In partnership with the University of Lubumbashi, which now houses Mudimbe’s personal library, the 8th edition of the Lubumbashi Biennale will adopt a new, extended, and segmented format designed for the long term. It will begin with a multimodal gathering (conversations, exhibitions, performances, and workshops) centered around this monumental intellectual legacy.
Conceived as a starting point, this gathering aims to develop a decolonial methodology in which the arts and social sciences play a key role in reinterpreting and reassessing our global history. Mudimbe has always emphasized the need to free African knowledge production from the constraints of Western thought. His invitation to reinvent ourselves outside of The Smell of the Father (1982), along with the physical return of his literary collection from the United States to the DRC, represents a movement of restitution that we collectively welcome. The “smell” he references in this seminal work has permeated and intoxicated the region’s natural, socio-cultural, and intellectual environments—an issue that many projects and productions supported by Picha have shed light on over the years.

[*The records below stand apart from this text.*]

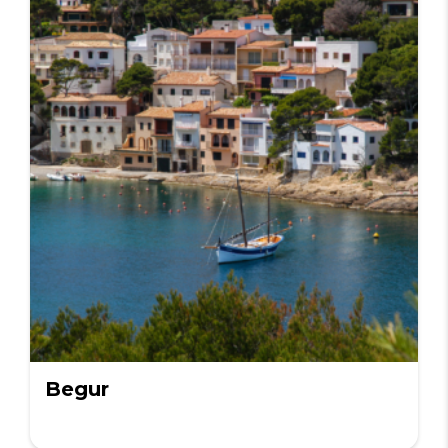
Begur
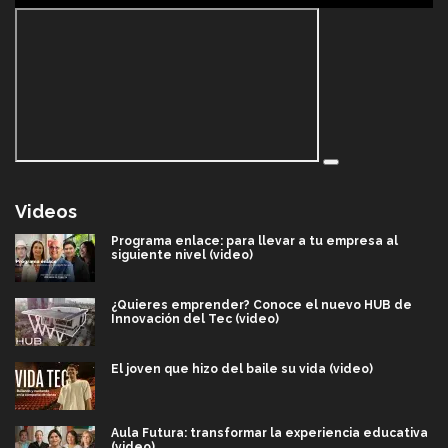
Videos
Programa enlace: para llevar a tu empresa al
siguiente nivel (video)
¿Quieres emprender? Conoce el nuevo HUB de
Innovación del Tec (video)
El joven que hizo del baile su vida (video)
Aula Futura: transformar la experiencia educativa
(video)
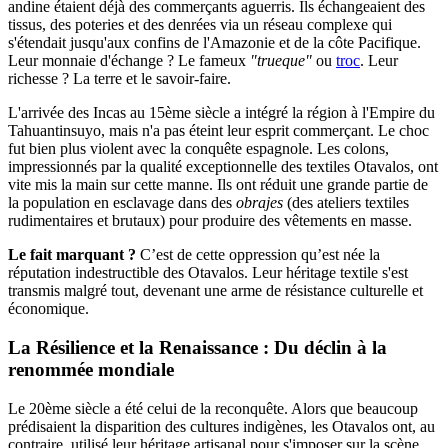
andine étaient déjà des commerçants aguerris. Ils échangeaient des
tissus, des poteries et des denrées via un réseau complexe qui
s'étendait jusqu'aux confins de l'Amazonie et de la côte Pacifique.
Leur monnaie d'échange ? Le fameux
"trueque"
ou
troc
. Leur
richesse ? La terre et le savoir-faire.
L'arrivée des Incas au 15ème siècle a intégré la région à l'Empire du
Tahuantinsuyo, mais n'a pas éteint leur esprit commerçant. Le choc
fut bien plus violent avec la conquête espagnole. Les colons,
impressionnés par la qualité exceptionnelle des textiles Otavalos, ont
vite mis la main sur cette manne. Ils ont réduit une grande partie de
la population en esclavage dans des
obrajes
(des ateliers textiles
rudimentaires et brutaux) pour produire des vêtements en masse.
Le fait marquant ?
C’est de cette oppression qu’est née la
réputation indestructible des Otavalos. Leur héritage textile s'est
transmis malgré tout, devenant une arme de résistance culturelle et
économique.
La Résilience et la Renaissance : Du déclin à la
renommée mondiale
Le 20ème siècle a été celui de la reconquête. Alors que beaucoup
prédisaient la disparition des cultures indigènes, les Otavalos ont, au
contraire, utilisé leur héritage artisanal pour s'imposer sur la scène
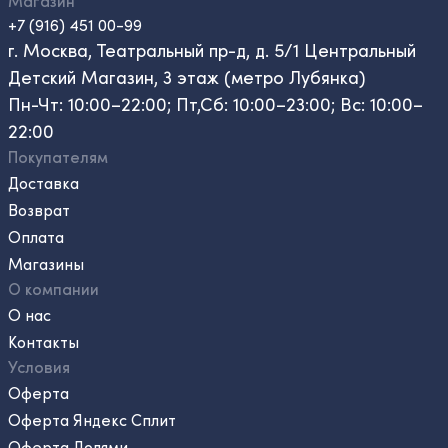
Магазин
+7 (916) 451 00-99
г. Москва, Театральный пр-д, д. 5/1 Центральный
Детский Магазин, 3 этаж (метро Лубянка)
Пн-Чт: 10:00–22:00; Пт,Сб: 10:00–23:00; Вс: 10:00–
22:00
Покупателям
Доставка
Возврат
Оплата
Магазины
О компании
О нас
Контакты
Условия
Оферта
Оферта Яндекс Сплит
Оферта Долями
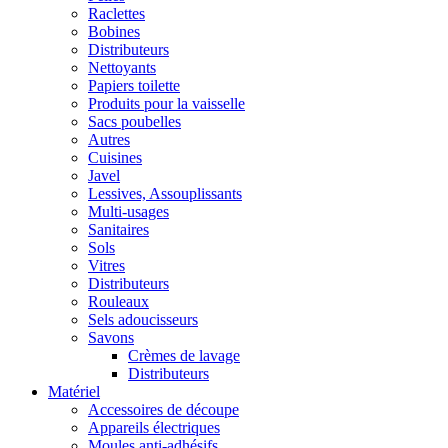
Raclettes
Bobines
Distributeurs
Nettoyants
Papiers toilette
Produits pour la vaisselle
Sacs poubelles
Autres
Cuisines
Javel
Lessives, Assouplissants
Multi-usages
Sanitaires
Sols
Vitres
Distributeurs
Rouleaux
Sels adoucisseurs
Savons
Crèmes de lavage
Distributeurs
Matériel
Accessoires de découpe
Appareils électriques
Moules anti-adhésifs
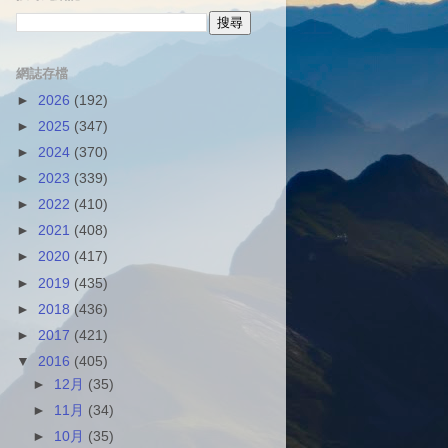
網誌存檔
►
2026
(192)
►
2025
(347)
►
2024
(370)
►
2023
(339)
►
2022
(410)
►
2021
(408)
►
2020
(417)
►
2019
(435)
►
2018
(436)
►
2017
(421)
▼
2016
(405)
►
12月
(35)
►
11月
(34)
►
10月
(35)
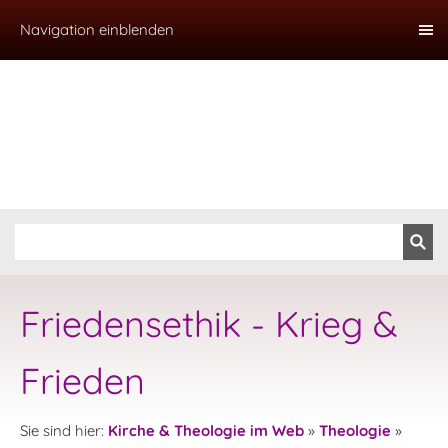
Navigation einblenden
Friedensethik - Krieg &
Frieden
Sie sind hier:
Kirche & Theologie im Web
»
Theologie
»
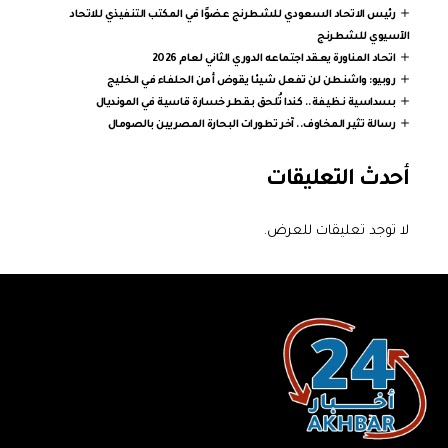
رئيس الاتحاد السعودي للشطرنج عضوًا في المكتب التنفيذي للاتحاد
الآسيوي للشطرنج
اتحاد المناورة يعقد اجتماعه الدوري الثاني لعام 2026
روبيو: واشنطن لن تفعل شيئا يقوض أمن الحلفاء في الخليج
بسداسية نظيفة.. كندا تُلحق بقطر خسارة قاسية في المونديال
رسالة تثير المخاوف.. آخر تطورات البحارة المصريين بالصومال
أحدث التعليقات
لا توجد تعليقات للعرض.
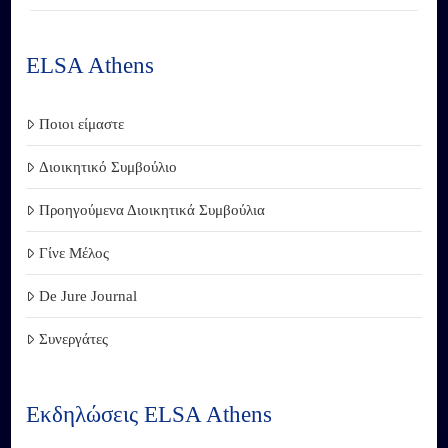
ELSA Athens
Ποιοι είμαστε
Διοικητικό Συμβούλιο
Προηγούμενα Διοικητικά Συμβούλια
Γίνε Μέλος
De Jure Journal
Συνεργάτες
Εκδηλώσεις ELSA Athens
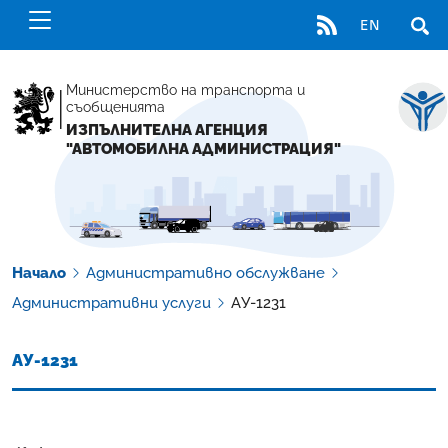
RSS
EN
ОТВ
Министерство на транспорта и
съобщенията
ИЗПЪЛНИТЕЛНА АГЕНЦИЯ
"АВТОМОБИЛНА АДМИНИСТРАЦИЯ"
Начало
Административно обслужване
Административни услуги
АУ-1231
АУ-1231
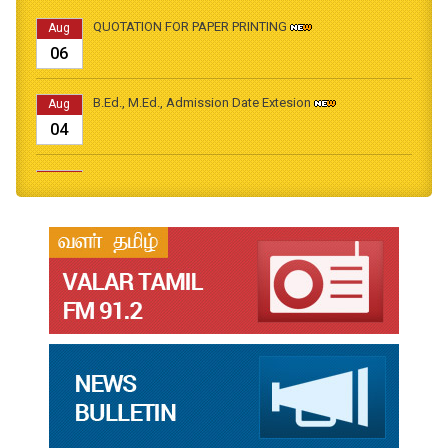
QUOTATION FOR PAPER PRINTING
Aug
06
B.Ed., M.Ed., Admission Date Extesion
Aug
04
தமிழ்க்கலை – தமிழியல் காலாண்டு ஆய்விதழ் - 2026
Jul
31
தமிழ்க்கலை – தமிழியல் காலாண்டு ஆய்விதழ் – 2025
Jul
31
தமிழ்க்கலை – தமிழியல் காலாண்டு ஆய்விதழ் – 2024
Jul
31
தமிழ்க்கலை – தமிழியல் காலாண்டு ஆய்விதழ் – 2023
Jul
31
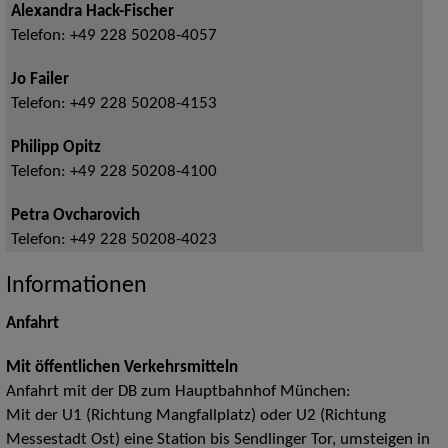
Alexandra Hack-Fischer
Telefon:
+49 228 50208-4057
Jo Failer
Telefon:
+49 228 50208-4153
Philipp Opitz
Telefon:
+49 228 50208-4100
Petra Ovcharovich
Telefon:
+49 228 50208-4023
Informationen
Anfahrt
Mit öffentlichen Verkehrsmitteln
Anfahrt mit der DB zum Hauptbahnhof München:
Mit der U1 (Richtung Mangfallplatz) oder U2 (Richtung
Messestadt Ost) eine Station bis Sendlinger Tor, umsteigen in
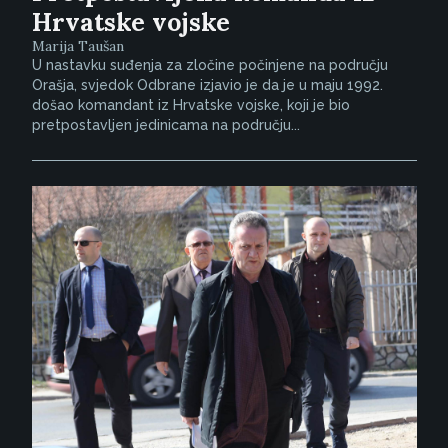
Hrvatske vojske
Marija Taušan
U nastavku suđenja za zločine počinjene na području
Orašja, svjedok Odbrane izjavio je da je u maju 1992.
došao komandant iz Hrvatske vojske, koji je bio
pretpostavljen jedinicama na području...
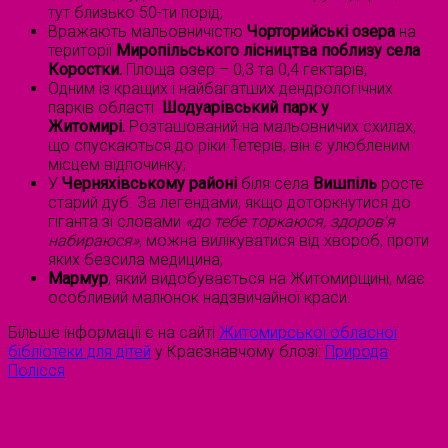
тут близько 50-ти порід;
Вражають мальовничістю
Чорторийські озера
на
території
Миропільського лісництва поблизу села
Коростки.
Площа озер – 0,3 та 0,4 гектарів;
Одним із кращих і найбагатших дендрологічних
парків області
Шодуарівський
парк у
Житомирі.
Розташований на мальовничих схилах,
що спускаються до ріки Тетерів, він є улюбленим
місцем відпочинку;
У
Черняхівському районі
біля села
Вишпіль
росте
старий дуб. За легендами, якщо доторкнутися до
гіганта зі словами
«до тебе торкаюся, здоров’я
набираюся»
, можна вилікуватися від хвороб, проти
яких безсила медицина;
Мармур
, який видобувається на Житомирщині, має
особливий малюнок надзвичайної краси.
Більше інформації є на сайті
Житомирської обласної
бібліотеки для дітей
у Краєзнавчому блозі:
Природа
Полісся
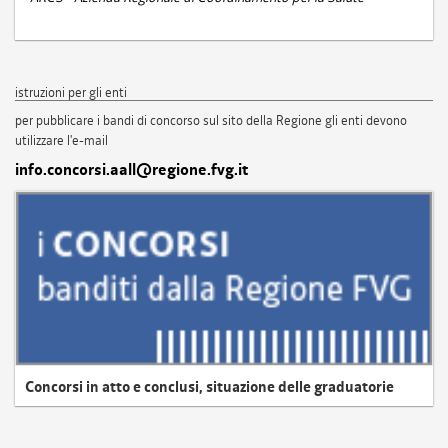
istruzioni per gli enti
per pubblicare i bandi di concorso sul sito della Regione gli enti devono
utilizzare l'e-mail
info.concorsi.aall@regione.fvg.it
Concorsi in atto e conclusi, situazione delle graduatorie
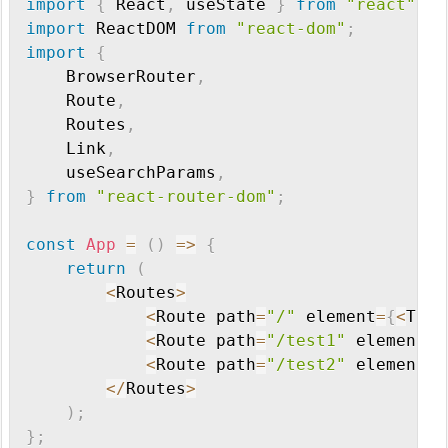
import
{
 React
,
 useState 
}
from
"react"
;
import
 ReactDOM 
from
"react-dom"
;
import
{
    BrowserRouter
,
    Route
,
    Routes
,
    Link
,
    useSearchParams
,
}
from
"react-router-dom"
;
const
App
=
(
)
=>
{
return
(
<
Routes
>
<
Route path
=
"/"
 element
=
{
<
TopP
<
Route path
=
"/test1"
 element
=
{
<
Route path
=
"/test2"
 element
=
{
<
/
Routes
>
)
;
}
;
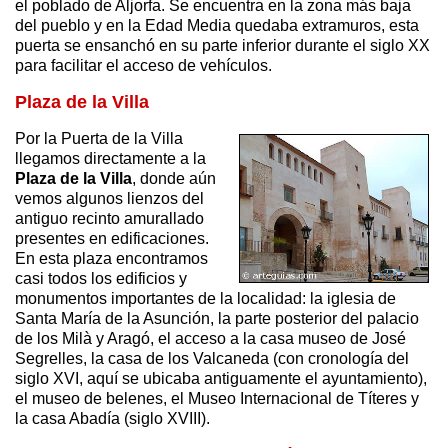
el poblado de Aljorfa. Se encuentra en la zona más baja
del pueblo y en la Edad Media quedaba extramuros, esta
puerta se ensanchó en su parte inferior durante el siglo XX
para facilitar el acceso de vehículos.
Plaza de la Villa
Por la Puerta de la Villa
llegamos directamente a la
Plaza de la Villa
, donde aún
vemos algunos lienzos del
antiguo recinto amurallado
presentes en edificaciones.
En esta plaza encontramos
casi todos los edificios y
monumentos importantes de la localidad: la iglesia de
Santa María de la Asunción, la parte posterior del palacio
de los Milà y Aragó, el acceso a la casa museo de José
Segrelles, la casa de los Valcaneda (con cronología del
siglo XVI, aquí se ubicaba antiguamente el ayuntamiento),
el museo de belenes, el Museo Internacional de Títeres y
la casa Abadía (siglo XVIII).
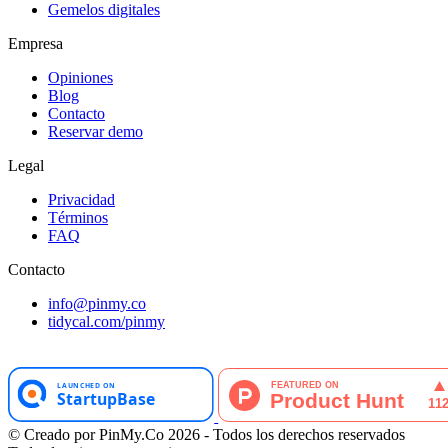
Gemelos digitales
Empresa
Opiniones
Blog
Contacto
Reservar demo
Legal
Privacidad
Términos
FAQ
Contacto
info@pinmy.co
tidycal.com/pinmy
© Creado por PinMy.Co 2026 - Todos los derechos reservados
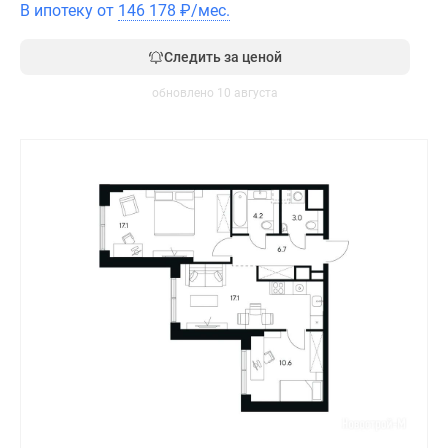
В ипотеку от
146 178
₽
/мес.
Следить за ценой
обновлено 10 августа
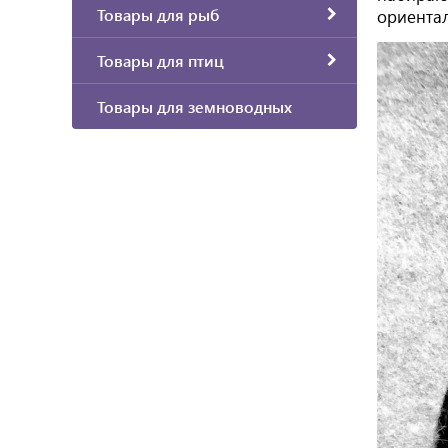
Товары для рыб
ориента
Товары для птиц
Товары для земноводных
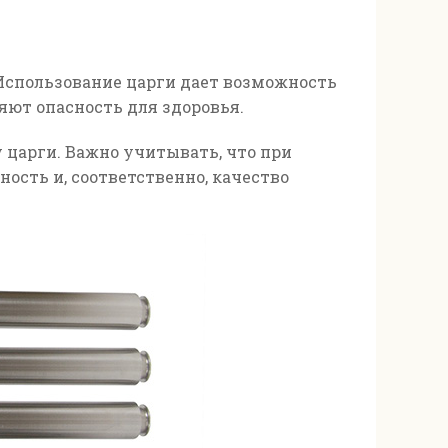
Использование царги дает возможность
яют опасность для здоровья.
 царги. Важно учитывать, что при
сть и, соответственно, качество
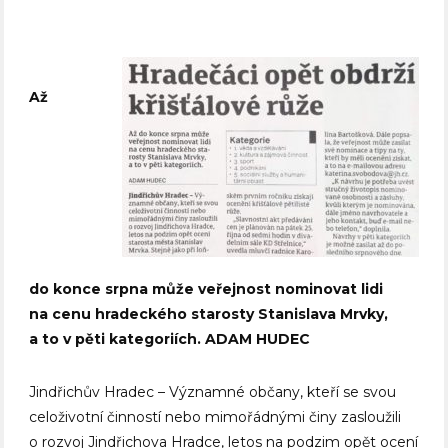
Až
do konce srpna může veřejnost nominovat lidi
na cenu hradeckého starosty Stanislava Mrvky,
a to v pěti kategoriích. ADAM HUDEC
Jindřichův Hradec – Významné občany, kteří se svou
celoživotní činností nebo mimořádnými činy zasloužili
o rozvoj Jindřichova Hradce, letos na podzim opět ocení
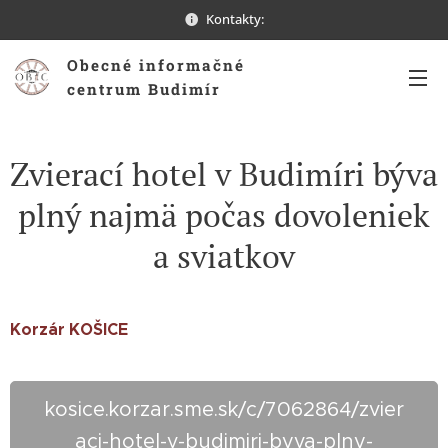
Kontakty:
Obecné informačné
centrum Budimír
Zvierací hotel v Budimíri býva
plný najmä počas dovoleniek
a sviatkov
Korzár KOŠICE
kosice.korzar.sme.sk/c/7062864/zvier
aci-hotel-v-budimiri-byva-plny-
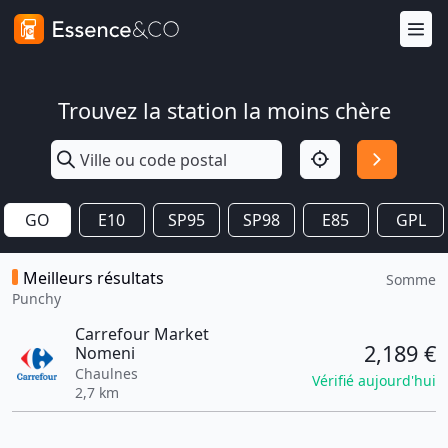
Trouvez la station la moins chère
GO
E10
SP95
SP98
E85
GPL
Meilleurs résultats
Somme
Punchy
Carrefour Market
2,189 €
Nomeni
Chaulnes
Vérifié aujourd'hui
2,7 km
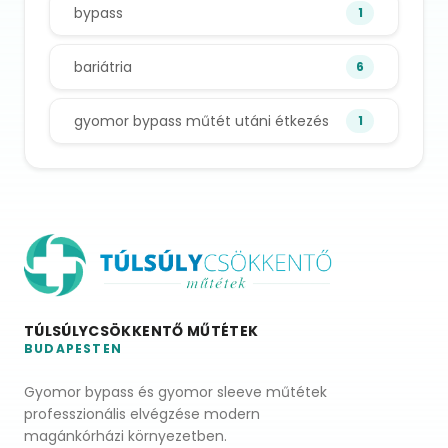
bypass
1
bariátria
6
gyomor bypass műtét utáni étkezés
1
TÚLSÚLYCSÖKKENTŐ MŰTÉTEK
BUDAPESTEN
Gyomor bypass és gyomor sleeve műtétek
professzionális elvégzése modern
magánkórházi környezetben.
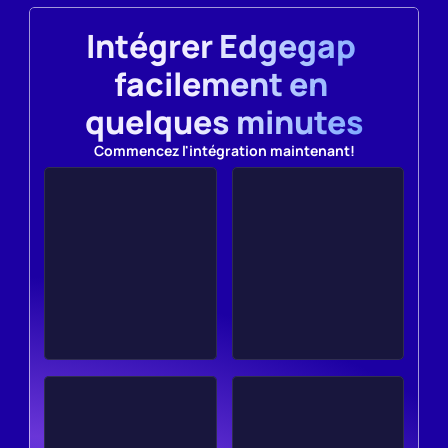
Intégrer Edgegap 
facilement en 
quelques minutes
Commencez l'intégration maintenant!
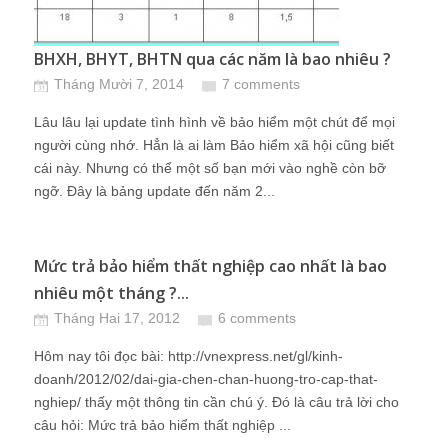
BHXH, BHYT, BHTN qua các năm là bao nhiêu ?
Tháng Mười 7, 2014
7 comments
Lâu lâu lại update tình hình về bảo hiểm một chút để mọi
người cùng nhớ. Hẳn là ai làm Bảo hiểm xã hội cũng biết
cái này. Nhưng có thể một số bạn mới vào nghề còn bỡ
ngỡ. Đây là bảng update đến năm 2...
Mức trả bảo hiểm thất nghiệp cao nhất là bao
nhiêu một tháng ?...
Tháng Hai 17, 2012
6 comments
Hôm nay tôi đọc bài: http://vnexpress.net/gl/kinh-
doanh/2012/02/dai-gia-chen-chan-huong-tro-cap-that-
nghiep/ thấy một thông tin cần chú ý. Đó là câu trả lời cho
câu hỏi: Mức trả bảo hiểm thất nghiệp ...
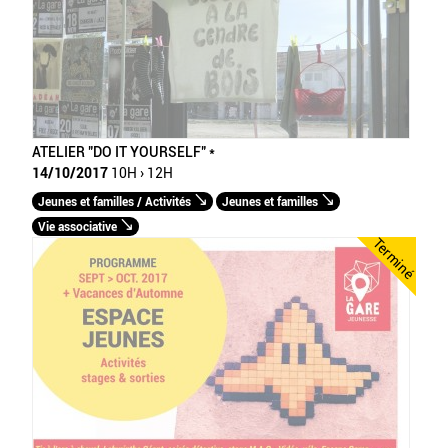
ATELIER "DO IT YOURSELF" *
14/10/2017
10H › 12H
Jeunes et familles / Activités
Jeunes et familles
Vie associative
Terminé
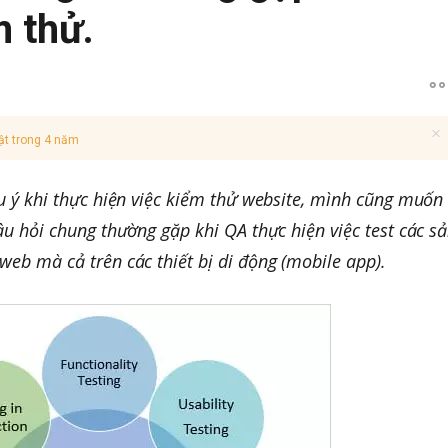
m thử.
ật trong 4 năm
u ý khi thực hiện việc kiểm thử website, mình cũng muốn
âu hỏi chung thường gặp khi QA thực hiện việc test các s
eb mà cả trên các thiết bị di động (mobile app).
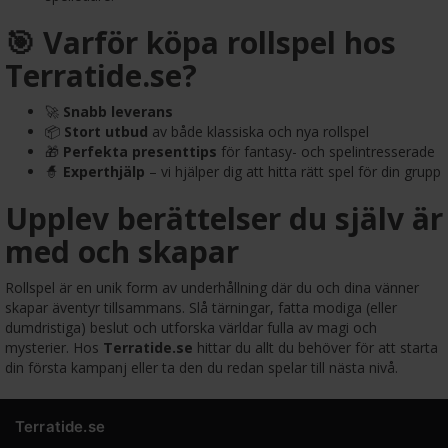
🎯 Varför köpa rollspel hos
Terratide.se?
🚀
Snabb leverans
📦
Stort utbud
av både klassiska och nya rollspel
🎁
Perfekta presenttips
för fantasy- och spelintresserade
🧙
Experthjälp
– vi hjälper dig att hitta rätt spel för din grupp
Upplev berättelser du själv är
med och skapar
Rollspel är en unik form av underhållning där du och dina vänner
skapar äventyr tillsammans. Slå tärningar, fatta modiga (eller
dumdristiga) beslut och utforska världar fulla av magi och
mysterier. Hos
Terratide.se
hittar du allt du behöver för att starta
din första kampanj eller ta den du redan spelar till nästa nivå.
Terratide.se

This return presents an opportunity to slow down our trajectory, calling upon our ability and courage to explore new paths that redefine capital in a transversal manner while allowing us to view history differently.
Now is the time to take stock of libraries, transmission methods, and knowledge production systems that have shaped our worldview, our localized, and global practices. By placing Mudimbe’s philosophical thought at the center while addressing prevailing toxicity, the 8th edition of the Lubumbashi Biennale establishes an artistic framework for reflection—a collaborative and creative research process aimed at truth, the valorization of indigenous knowledge, and dignity.
The works and curatorial proposals of this Biennale will unfold in a spirit of reclaiming, drawing from perspectives raised in previous editions while introducing new initiatives and projects at a pace that reveals the potentialities and inevitable entanglements that Mudimbe’s calling philosophy implies.